Now that the parameters are sorted out, we can perform the query using a default field of name_t. After we get a list of matching Solr documents from the query, we want the end user to have the actual Riak objects, so we’ll grab each of the resulting objects from Riak using the _yz_rk (riak key) field from each document.

  begin
    resp = client.search("user", query, {
      :rows => rows, 
      :start => start, 
      :df => "name_t"
    })

    resp["docs"].each do |doc|
      object = client.bucket("user").get(doc["_yz_rk"])
      results << JSON.parse(object.raw_data)
    end
  rescue
    results = {:error => "There was a problem with the query, or there were no results"}
  end

The only thing left to do is return the json results to the user

  results.to_json
end

full server.rb source

Start the server

ruby server.rb

Did it work?

Test it out with a few curl calls, or with your browser

Simple term query

curl 'http://localhost:4567/user/query/name_t/Drew+Kerrigan'

Should return

[{"name_t":"Drew Kerrigan","title_t":"Consulting Engineer","created_dt":"2015-12-13T23:59:59Z"}]

Pagination query

curl 'http://localhost:4567/user/query/title_t/*Engineer*?rows=10&start=0'

Range query

curl 'http://localhost:4567/user/query/*/*?from=1994-01-01T01:01:01Z&to=2018-12-13T23:59:59Z'

Great!

That’s all there is to it. Everything you’ve seen here will come standard issue with Riak 2.0 in the coming months. Hopefully these tools have made it a little easier to think through and implement more complex data models than you might have thought were possible with a key value store.

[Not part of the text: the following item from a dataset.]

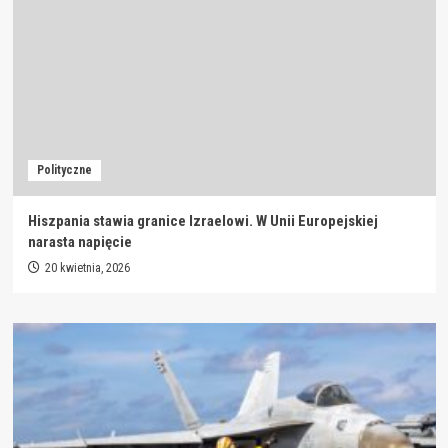
Polityczne
Hiszpania stawia granice Izraelowi. W Unii Europejskiej
narasta napięcie
20 kwietnia, 2026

A note to the wise, or maybe the unwise

None of this code should be considered production ready. Aside from the fact that I’m using branches and repositories that are obviously still in alpha, and the fact that I included no “productionizing” that normally is required with Ruby/Sinatra (Rack, Unicorn, Nginx, Haproxy for more than one Riak node, etc), I also didn’t do any input sanitization. Use with caution.